Slashdot Mirror


Words That Speak a Thousand Pictures

venolius writes: "The New York Times (free registration required) has an article on TextArc (created by W.Bradford Paley), a site that "aids in the discovery of patterns and and concepts in arbitrary text" (from the detailed overview at TextArc). The site serves an applet that performs the task (texts on which analysis is available include Alice in Wonderland, Hamlet, and thousands of others -made available by Project Gutenberg-). The NYTimes article reports that Paley found that "Dracula", which relies on a strong storyline had a few keywords clustered hotly at the center, and that the metaphoric "Frankenstein" generated a circle of 50 words of modest intensity that faded towards the edges. "Portrait of the Artist as a Young Man" with evenly distributed key words produces tight and round lines and "Alice in Wonderland" produces loopier lines. Check it out! (the applet was tested on better hardware, but I did well enough with 98/IE6/550MHz/64MB)"

3 of 102 comments (clear)

  1. Other tools for exploring the Semantic Web... by tessellation · · Score: 4, Interesting

    ...the one we already have, that is:

    map connections between two words, concepts, or famous names

    see a word's rhymes, synonyms, definitions

    and I leave the rest to you.

  2. Gutenberg by proxybyproxy · · Score: 5, Interesting

    Once again Project Gutenberg shows its beautiful face. If you haven't heard about it before, then read a Wired feature here. Michael Hart started the project years ago and he wants to digitize anything which is out of copyright. The uses are infinite (think of the blind who can fead texts to tactile printers, for example), which this story also shows.

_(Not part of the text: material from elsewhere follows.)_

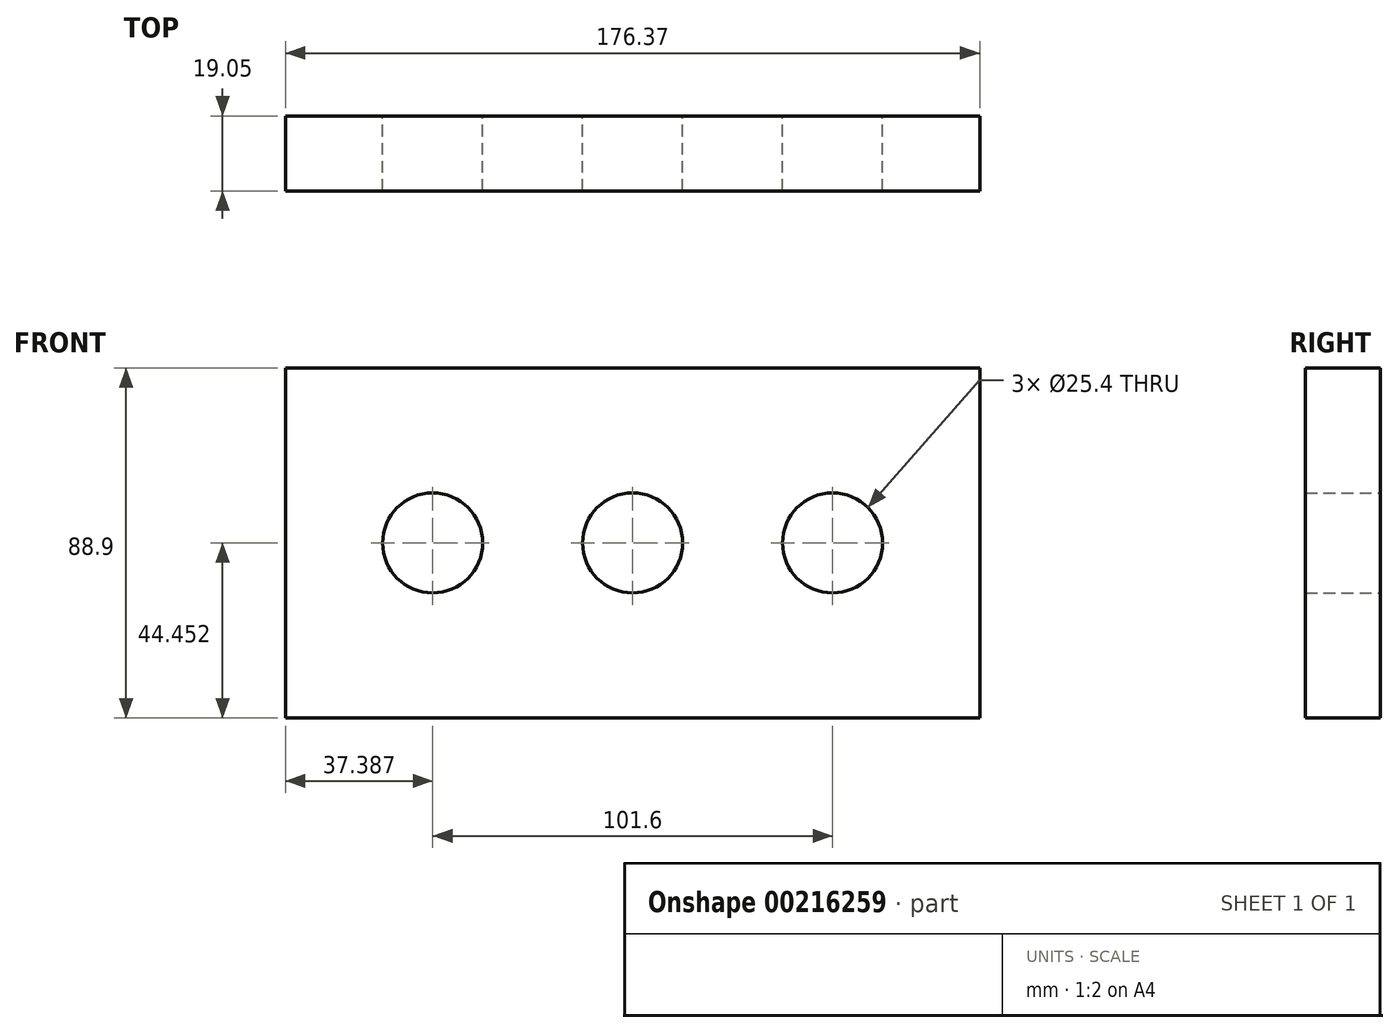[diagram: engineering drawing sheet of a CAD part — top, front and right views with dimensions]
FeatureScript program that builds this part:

    Anyway, Hart is a big supporter of sensible copyrights (read the feature) and if you can spare the time, help him by digitizing your favourite book.

    --

    Hurra for Knark!
  3. Re:Please... by Beliskner · · Score: 5, Funny
    it sux that something opens a max window over your desktop without asking permission, chews up cpu without asking permission, and then fscks up as soon as you click on it and has to be killed by hand.
    Better to do a complicated slow query on Google using many keywords, hogging all those read-locks, attacking multiple Google linux machines simultaneously as inverted file dictionary lookups are performed, forcing them to swap in pages to look up *your* damn query (15ms DoS attack), and then a machine having to perform a sort algorithm on all those results. As if this wasn't enough, you hog the CPU of the machine that parses this into HTML so that your browser can see it, and then a whole fork() has to be done for you OR you steal a thread out of the Apache thread pool to serve you, clogging the routers because of queued packets because of your cheap ISP, your slow xDSL connection making Google's Apache *wait* for your ACKs, taking memory to hold such a massive TCP sliding window. Selfish selfish you, doing a DoS attack on Google whenever you perform a search.

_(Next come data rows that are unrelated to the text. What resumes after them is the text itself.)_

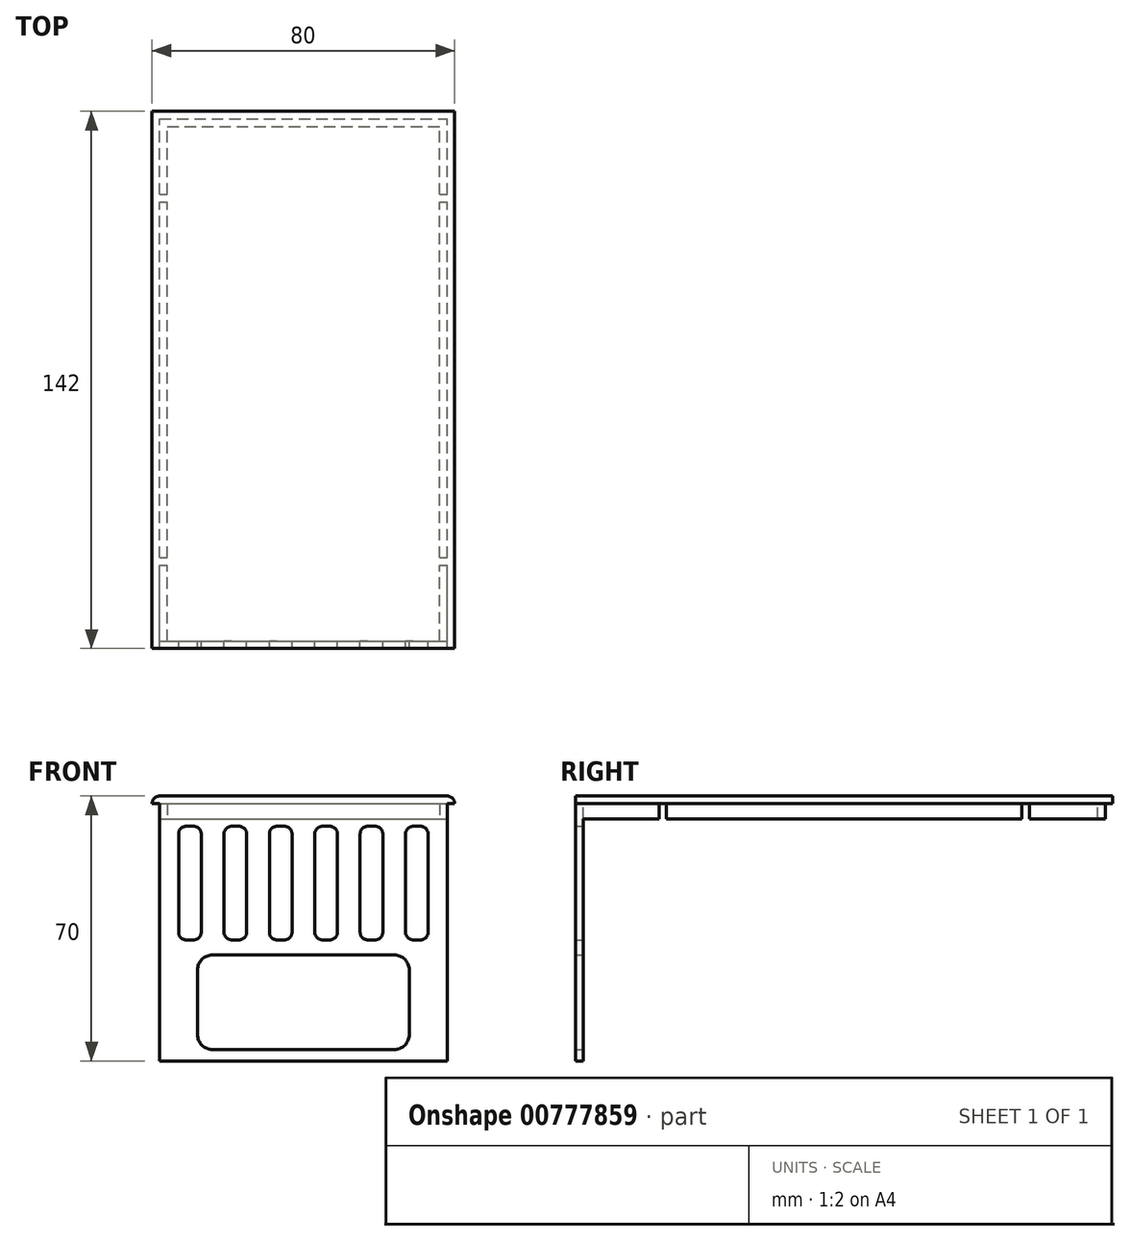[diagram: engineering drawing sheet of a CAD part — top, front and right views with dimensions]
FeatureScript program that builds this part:
annotation { "Feature Type Name" : "Feature", "Feature Type Description" : "" }
export const myFeature = defineFeature(function(context is Context, id is Id, definition is map)
    precondition{}
    {
        {
            var Q0;
            Q0=qCreatedBy(makeId("Front.planeOp"),FACE);
            var sketch = newSketch(context, id + "F0", { "sketchPlane" : qUnion([Q0])});
            skLineSegment(sketch, "E0.bottom", {"start": v(-40, -35) * mm, "end": v(36, -35) * mm});
            skLineSegment(sketch, "E0.top", {"start": v(-40, 33) * mm, "end": v(36, 33) * mm});
            skLineSegment(sketch, "E0.left", {"start": v(-40, -35) * mm, "end": v(-40, 33) * mm});
            skLineSegment(sketch, "E0.right", {"start": v(36, -35) * mm, "end": v(36, 33) * mm});
            skPoint(sketch, "E0.middle", {"position": v(-2, -1) * mm});
            skLineSegment(sketch, "E1.bottom", {"start": v(-30, -32) * mm, "end": v(26, -32) * mm});
            skLineSegment(sketch, "E1.top", {"start": v(-30, -7) * mm, "end": v(26, -7) * mm});
            skLineSegment(sketch, "E1.left", {"start": v(-30, -32) * mm, "end": v(-30, -7) * mm});
            skLineSegment(sketch, "E1.right", {"start": v(26, -32) * mm, "end": v(26, -7) * mm});
            skLineSegment(sketch, "E2.bottom", {"start": v(-35, -3) * mm, "end": v(-29, -3) * mm});
            skLineSegment(sketch, "E2.top", {"start": v(-35, 27) * mm, "end": v(-29, 27) * mm});
            skLineSegment(sketch, "E2.left", {"start": v(-35, -3) * mm, "end": v(-35, 27) * mm});
            skLineSegment(sketch, "E2.right", {"start": v(31, -3) * mm, "end": v(31, 27) * mm});
            skLineSegment(sketch, "E3", {"start": v(-29, 27) * mm, "end": v(-29, -3) * mm});
            skLineSegment(sketch, "E4", {"start": v(-23, 27) * mm, "end": v(-23, -3) * mm});
            skLineSegment(sketch, "E5", {"start": v(-17, 27) * mm, "end": v(-17, -3) * mm});
            skLineSegment(sketch, "E6", {"start": v(-11, 27) * mm, "end": v(-11, -3) * mm});
            skLineSegment(sketch, "E7", {"start": v(-5, 27) * mm, "end": v(-5, -3) * mm});
            skLineSegment(sketch, "E8", {"start": v(1, 27) * mm, "end": v(1, -3) * mm});
            skLineSegment(sketch, "E9", {"start": v(7, 27) * mm, "end": v(7, -3) * mm});
            skLineSegment(sketch, "E10", {"start": v(13, 27) * mm, "end": v(13, -3) * mm});
            skLineSegment(sketch, "E11", {"start": v(19, 27) * mm, "end": v(19, -3) * mm});
            skLineSegment(sketch, "E12", {"start": v(25, 27) * mm, "end": v(25, -3) * mm});
            skLineSegment(sketch, "E13", {"start": v(31, 27) * mm, "end": v(31, -3) * mm});
            skLineSegment(sketch, "E14.trimOffspring", {"start": v(-23, 27) * mm, "end": v(-17, 27) * mm});
            skLineSegment(sketch, "E15.trimOffspring", {"start": v(-23, -3) * mm, "end": v(-17, -3) * mm});
            skLineSegment(sketch, "E16.trimOffspring", {"start": v(-11, 27) * mm, "end": v(-5, 27) * mm});
            skLineSegment(sketch, "E17.trimOffspring", {"start": v(-11, -3) * mm, "end": v(-5, -3) * mm});
            skLineSegment(sketch, "E18.trimOffspring", {"start": v(1, -3) * mm, "end": v(7, -3) * mm});
            skLineSegment(sketch, "E19.trimOffspring", {"start": v(1, 27) * mm, "end": v(7, 27) * mm});
            skLineSegment(sketch, "E20.trimOffspring", {"start": v(13, 27) * mm, "end": v(19, 27) * mm});
            skLineSegment(sketch, "E21.trimOffspring", {"start": v(13, -3) * mm, "end": v(19, -3) * mm});
            skLineSegment(sketch, "E22.trimOffspring", {"start": v(25, 27) * mm, "end": v(31, 27) * mm});
            skLineSegment(sketch, "E23.trimOffspring", {"start": v(25, -3) * mm, "end": v(31, -3) * mm});
            skSolve(sketch);
        }
        {
            var Q0;
            Q0=makeQuery(id+"F0.imprint","IMPRINT",FACE,{"disambiguationData":[TD([[makeQuery(id+"F0.imprint","IMPRINT",EDGE,{"derivedFrom":sQuery(id+"F0.wireOp",EDGE,"E0.bottom")}),1.0]])]});
            extrude(context, id + "F1", {"entities" : qUnion([Q0]), "depth" : 2 * mm, "offsetDistance" : 25 * mm});
        }
        {
            var Q0;
            Q0=makeQuery(id+"F1.opExtrude","SWEPT_FACE",FACE,{"disambiguationData":[OSD([sQuery(id+"F0.wireOp",EDGE,"E0.top")])]});
            var sketch = newSketch(context, id + "F2", { "sketchPlane" : qUnion([Q0])});
            skLineSegment(sketch, "E24.bottom", {"start": v(-42, -2) * mm, "end": v(38, -2) * mm});
            skLineSegment(sketch, "E24.top", {"start": v(-42, 140) * mm, "end": v(38, 140) * mm});
            skLineSegment(sketch, "E24.left", {"start": v(-42, -2) * mm, "end": v(-42, 140) * mm});
            skLineSegment(sketch, "E24.right", {"start": v(38, -2) * mm, "end": v(38, 140) * mm});
            skSolve(sketch);
        }
        {
            var Q0;
            Q0 = qSketchRegion(id + "F2", true);
            extrude(context, id + "F3", {"entities" : qUnion([Q0]), "operationType" : NewBodyOperationType.ADD, "depth" : 2 * mm, "offsetDistance" : 25 * mm});
        }
        {
            var Q0;
            Q0=makeQuery(id+"F3.opExtrude","CAP_EDGE",EDGE,{"disambiguationData":[OSD([sQuery(id+"F2.wireOp",EDGE,"E24.right")])],"isStart":false});
            var Q1;
            Q1=makeQuery(id+"F3.opExtrude","CAP_EDGE",EDGE,{"disambiguationData":[OSD([sQuery(id+"F2.wireOp",EDGE,"E24.left")])],"isStart":false});
            fillet(context, id + "F4", {"entities" : qUnion([Q0, Q1]), "radius" : 2 * mm, "tangentPropagation" : true, "allowEdgeOverflow" : false});
        }
        {
            var Q0;
            Q0=makeQuery(id+"F3.opExtrude","CAP_FACE",FACE,{"disambiguationData":[OSD([sQuery(id+"F2.wireOp",EDGE,"E24.bottom"),sQuery(id+"F2.wireOp",EDGE,"E24.top"),sQuery(id+"F2.wireOp",EDGE,"E24.left"),sQuery(id+"F2.wireOp",EDGE,"E24.right")])],"isStart":true});
            var sketch = newSketch(context, id + "F5", { "sketchPlane" : qUnion([Q0])});
            skLineSegment(sketch, "E25.bottom", {"start": v(-40, 0) * mm, "end": v(36, 0) * mm});
            skLineSegment(sketch, "E25.top", {"start": v(-40, -138) * mm, "end": v(36, -138) * mm});
            skLineSegment(sketch, "E25.left", {"start": v(-40, 0) * mm, "end": v(-40, -138) * mm});
            skLineSegment(sketch, "E25.right", {"start": v(36, 0) * mm, "end": v(36, -138) * mm});
            skLineSegment(sketch, "E26.bottom", {"start": v(-38, 0) * mm, "end": v(34, 0) * mm});
            skLineSegment(sketch, "E26.top", {"start": v(-38, -136) * mm, "end": v(34, -136) * mm});
            skLineSegment(sketch, "E26.left", {"start": v(-38, 0) * mm, "end": v(-38, -136) * mm});
            skLineSegment(sketch, "E26.right", {"start": v(34, 0) * mm, "end": v(34, -136) * mm});
            skSolve(sketch);
        }
        {
            var Q0;
            Q0=makeQuery(id+"F5.imprint","IMPRINT",FACE,{"disambiguationData":[TD([[makeQuery(id+"F5.imprint","IMPRINT",EDGE,{"derivedFrom":sQuery(id+"F5.wireOp",EDGE,"E25.top")}),1.0]])]});
            extrude(context, id + "F6", {"entities" : qUnion([Q0]), "operationType" : NewBodyOperationType.ADD, "depth" : 4 * mm, "offsetDistance" : 25 * mm});
        }
        {
            var Q0;
            Q0=makeQuery(id+"F1.opExtrude","SWEPT_EDGE",EDGE,{"disambiguationData":[OSD([sQuery(id+"F0.wireOp",EDGE,"E1.top"),sQuery(id+"F0.wireOp",EDGE,"E1.left")])]});
            var Q1;
            Q1=makeQuery(id+"F1.opExtrude","SWEPT_EDGE",EDGE,{"disambiguationData":[OSD([sQuery(id+"F0.wireOp",EDGE,"E1.top"),sQuery(id+"F0.wireOp",EDGE,"E1.right")])]});
            var Q2;
            Q2=makeQuery(id+"F1.opExtrude","SWEPT_EDGE",EDGE,{"disambiguationData":[OSD([sQuery(id+"F0.wireOp",EDGE,"E1.bottom"),sQuery(id+"F0.wireOp",EDGE,"E1.left")])]});
            var Q3;
            Q3=makeQuery(id+"F1.opExtrude","SWEPT_EDGE",EDGE,{"disambiguationData":[OSD([sQuery(id+"F0.wireOp",EDGE,"E1.bottom"),sQuery(id+"F0.wireOp",EDGE,"E1.right")])]});
            fillet(context, id + "F7", {"entities" : qUnion([Q0, Q1, Q2, Q3]), "radius" : 4 * mm, "tangentPropagation" : true, "allowEdgeOverflow" : false});
        }
        {
            var Q0;
            Q0=makeQuery(id+"F1.opExtrude","SWEPT_EDGE",EDGE,{"disambiguationData":[OSD([sQuery(id+"F0.wireOp",EDGE,"E2.top"),sQuery(id+"F0.wireOp",EDGE,"E2.left")])]});
            var Q1;
            Q1=makeQuery(id+"F1.opExtrude","SWEPT_EDGE",EDGE,{"disambiguationData":[OSD([sQuery(id+"F0.wireOp",EDGE,"E2.top"),sQuery(id+"F0.wireOp",EDGE,"E3")])]});
            var Q2;
            Q2=makeQuery(id+"F1.opExtrude","SWEPT_EDGE",EDGE,{"disambiguationData":[OSD([sQuery(id+"F0.wireOp",EDGE,"E2.bottom"),sQuery(id+"F0.wireOp",EDGE,"E2.left")])]});
            var Q3;
            Q3=makeQuery(id+"F1.opExtrude","SWEPT_EDGE",EDGE,{"disambiguationData":[OSD([sQuery(id+"F0.wireOp",EDGE,"E2.bottom"),sQuery(id+"F0.wireOp",EDGE,"E3")])]});
            var Q4;
            Q4=makeQuery(id+"F1.opExtrude","SWEPT_EDGE",EDGE,{"disambiguationData":[OSD([sQuery(id+"F0.wireOp",EDGE,"E4"),sQuery(id+"F0.wireOp",EDGE,"E14.trimOffspring")])]});
            var Q5;
            Q5=makeQuery(id+"F1.opExtrude","SWEPT_EDGE",EDGE,{"disambiguationData":[OSD([sQuery(id+"F0.wireOp",EDGE,"E5"),sQuery(id+"F0.wireOp",EDGE,"E14.trimOffspring")])]});
            var Q6;
            Q6=makeQuery(id+"F1.opExtrude","SWEPT_EDGE",EDGE,{"disambiguationData":[OSD([sQuery(id+"F0.wireOp",EDGE,"E4"),sQuery(id+"F0.wireOp",EDGE,"E15.trimOffspring")])]});
            var Q7;
            Q7=makeQuery(id+"F1.opExtrude","SWEPT_EDGE",EDGE,{"disambiguationData":[OSD([sQuery(id+"F0.wireOp",EDGE,"E5"),sQuery(id+"F0.wireOp",EDGE,"E15.trimOffspring")])]});
            var Q8;
            Q8=makeQuery(id+"F1.opExtrude","SWEPT_EDGE",EDGE,{"disambiguationData":[OSD([sQuery(id+"F0.wireOp",EDGE,"E6"),sQuery(id+"F0.wireOp",EDGE,"E17.trimOffspring")])]});
            var Q9;
            Q9=makeQuery(id+"F1.opExtrude","SWEPT_EDGE",EDGE,{"disambiguationData":[OSD([sQuery(id+"F0.wireOp",EDGE,"E6"),sQuery(id+"F0.wireOp",EDGE,"E16.trimOffspring")])]});
            var Q10;
            Q10=makeQuery(id+"F1.opExtrude","SWEPT_EDGE",EDGE,{"disambiguationData":[OSD([sQuery(id+"F0.wireOp",EDGE,"E7"),sQuery(id+"F0.wireOp",EDGE,"E16.trimOffspring")])]});
            var Q11;
            Q11=makeQuery(id+"F1.opExtrude","SWEPT_EDGE",EDGE,{"disambiguationData":[OSD([sQuery(id+"F0.wireOp",EDGE,"E7"),sQuery(id+"F0.wireOp",EDGE,"E17.trimOffspring")])]});
            var Q12;
            Q12=makeQuery(id+"F1.opExtrude","SWEPT_EDGE",EDGE,{"disambiguationData":[OSD([sQuery(id+"F0.wireOp",EDGE,"E8"),sQuery(id+"F0.wireOp",EDGE,"E18.trimOffspring")])]});
            var Q13;
            Q13=makeQuery(id+"F1.opExtrude","SWEPT_EDGE",EDGE,{"disambiguationData":[OSD([sQuery(id+"F0.wireOp",EDGE,"E9"),sQuery(id+"F0.wireOp",EDGE,"E18.trimOffspring")])]});
            var Q14;
            Q14=makeQuery(id+"F1.opExtrude","SWEPT_EDGE",EDGE,{"disambiguationData":[OSD([sQuery(id+"F0.wireOp",EDGE,"E9"),sQuery(id+"F0.wireOp",EDGE,"E19.trimOffspring")])]});
            var Q15;
            Q15=makeQuery(id+"F1.opExtrude","SWEPT_EDGE",EDGE,{"disambiguationData":[OSD([sQuery(id+"F0.wireOp",EDGE,"E8"),sQuery(id+"F0.wireOp",EDGE,"E19.trimOffspring")])]});
            var Q16;
            Q16=makeQuery(id+"F1.opExtrude","SWEPT_EDGE",EDGE,{"disambiguationData":[OSD([sQuery(id+"F0.wireOp",EDGE,"E10"),sQuery(id+"F0.wireOp",EDGE,"E20.trimOffspring")])]});
            var Q17;
            Q17=makeQuery(id+"F1.opExtrude","SWEPT_EDGE",EDGE,{"disambiguationData":[OSD([sQuery(id+"F0.wireOp",EDGE,"E11"),sQuery(id+"F0.wireOp",EDGE,"E20.trimOffspring")])]});
            var Q18;
            Q18=makeQuery(id+"F1.opExtrude","SWEPT_EDGE",EDGE,{"disambiguationData":[OSD([sQuery(id+"F0.wireOp",EDGE,"E11"),sQuery(id+"F0.wireOp",EDGE,"E21.trimOffspring")])]});
            var Q19;
            Q19=makeQuery(id+"F1.opExtrude","SWEPT_EDGE",EDGE,{"disambiguationData":[OSD([sQuery(id+"F0.wireOp",EDGE,"E10"),sQuery(id+"F0.wireOp",EDGE,"E21.trimOffspring")])]});
            var Q20;
            Q20=makeQuery(id+"F1.opExtrude","SWEPT_EDGE",EDGE,{"disambiguationData":[OSD([sQuery(id+"F0.wireOp",EDGE,"E12"),sQuery(id+"F0.wireOp",EDGE,"E23.trimOffspring")])]});
            var Q21;
            Q21=makeQuery(id+"F1.opExtrude","SWEPT_EDGE",EDGE,{"disambiguationData":[OSD([sQuery(id+"F0.wireOp",EDGE,"E13"),sQuery(id+"F0.wireOp",EDGE,"E23.trimOffspring")])]});
            var Q22;
            Q22=makeQuery(id+"F1.opExtrude","SWEPT_EDGE",EDGE,{"disambiguationData":[OSD([sQuery(id+"F0.wireOp",EDGE,"E12"),sQuery(id+"F0.wireOp",EDGE,"E22.trimOffspring")])]});
            var Q23;
            Q23=makeQuery(id+"F1.opExtrude","SWEPT_EDGE",EDGE,{"disambiguationData":[OSD([sQuery(id+"F0.wireOp",EDGE,"E13"),sQuery(id+"F0.wireOp",EDGE,"E22.trimOffspring")])]});
            fillet(context, id + "F8", {"entities" : qUnion([Q0, Q1, Q2, Q3, Q4, Q5, Q6, Q7, Q8, Q9, Q10, Q11, Q12, Q13, Q14, Q15, Q16, Q17, Q18, Q19, Q20, Q21, Q22, Q23]), "radius" : 2 * mm, "tangentPropagation" : true, "allowEdgeOverflow" : false});
        }
        {
            var Q0;
            Q0=makeQuery(id+"F6.boolean.opBoolean","MERGE",FACE,{"derivedFrom":[makeQuery(id+"F1.opExtrude","SWEPT_FACE",FACE,{"disambiguationData":[OSD([sQuery(id+"F0.wireOp",EDGE,"E0.left")])]}),makeQuery(id+"F6.opExtrude","SWEPT_FACE",FACE,{"disambiguationData":[OSD([sQuery(id+"F5.wireOp",EDGE,"E25.left")])]})]});
            var sketch = newSketch(context, id + "F9", { "sketchPlane" : qUnion([Q0])});
            skLineSegment(sketch, "E27.bottom", {"start": v(-118, 33) * mm, "end": v(-116, 33) * mm});
            skLineSegment(sketch, "E27.top", {"start": v(-118, 29) * mm, "end": v(-116, 29) * mm});
            skLineSegment(sketch, "E27.left", {"start": v(-118, 33) * mm, "end": v(-118, 29) * mm});
            skLineSegment(sketch, "E27.right", {"start": v(-116, 33) * mm, "end": v(-116, 29) * mm});
            skLineSegment(sketch, "E28.bottom", {"start": v(-22, 33) * mm, "end": v(-20, 33) * mm});
            skLineSegment(sketch, "E28.top", {"start": v(-22, 29) * mm, "end": v(-20, 29) * mm});
            skLineSegment(sketch, "E28.left", {"start": v(-22, 33) * mm, "end": v(-22, 29) * mm});
            skLineSegment(sketch, "E28.right", {"start": v(-20, 33) * mm, "end": v(-20, 29) * mm});
            skSolve(sketch);
        }
        {
            var Q0;
            Q0=makeQuery(id+"F9.imprint","IMPRINT",FACE,{"disambiguationData":[TD([[makeQuery(id+"F9.imprint","IMPRINT",EDGE,{"derivedFrom":sQuery(id+"F9.wireOp",EDGE,"E27.bottom")}),1.0]])]});
            var Q1;
            Q1=makeQuery(id+"F9.imprint","IMPRINT",FACE,{"disambiguationData":[TD([[makeQuery(id+"F9.imprint","IMPRINT",EDGE,{"derivedFrom":sQuery(id+"F9.wireOp",EDGE,"E28.bottom")}),1.0]])]});
            extrude(context, id + "F10", {"entities" : qUnion([Q0, Q1]), "operationType" : NewBodyOperationType.REMOVE, "depth" : 200 * mm, "offsetDistance" : 25 * mm, "symmetric" : true});
        }
    });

    Point: Somehow if it uses *your* CPU it's different, but when Google's machines do all the work it's somehow OK. Next you'll be complaining about websites doing a DoS by forcing your browser to use CPU by rendering HTML and your TCP stack having to store a sliding window whenever you view a webpage. This selfish attitude is why all filesharing software must be redesigned to NOT allow anyone to kick uploaders. If you want to kick uploaders then shut down the filesharing App, but then you lose download karma.

    My personal opinion: Due to heavy-client structure of the majority of machines, this applet uses the correct CPU (yours). Reduced ad revenues means that Internet companies can no longer afford massive server farms unless they require Cydoor installed on all client machines, alternatively they can decrease their equipment costs by delegating processing to client's (suerfers' browser's) CPUs. *nix systems, especially if apps are in a Java sandbox are heavily protected against most attacks, including process DoS attacks via kill -4, kill -9 and a scheduler+VM designed to stand up under heavy loads. Poor Microshaft Win9x people have to do Ctrl-Alt-Del which halts all processes while they look at the sceduler's contents, and it takes 30 seconds of a sucesful DoS for the offending process to be recognised as "unresponsive and kill -9'able" otherwise it is merely "kill -4'able". If you don't want them to use your CPU, then don't visit their website, disable JVM, disable HTML parsing in the browser (this takes CPU), read the raw HTML yourself, disable TCP stack, write packets by hand to minimise CPU usage or even bypass the CPU completely by setting the modem's line inputs yourself with a logic probe, then probe for response using oscilloscope and logic probe. Do PPP-IP-TCP by hand. That won't use your CPU.

    Pop quiz hotshot, this is an Informative flamebait, what mod do you do, what mod do you do?

    --
    A caveman dreams of being us, the incalculable power and riches. We dream of being Q, then what?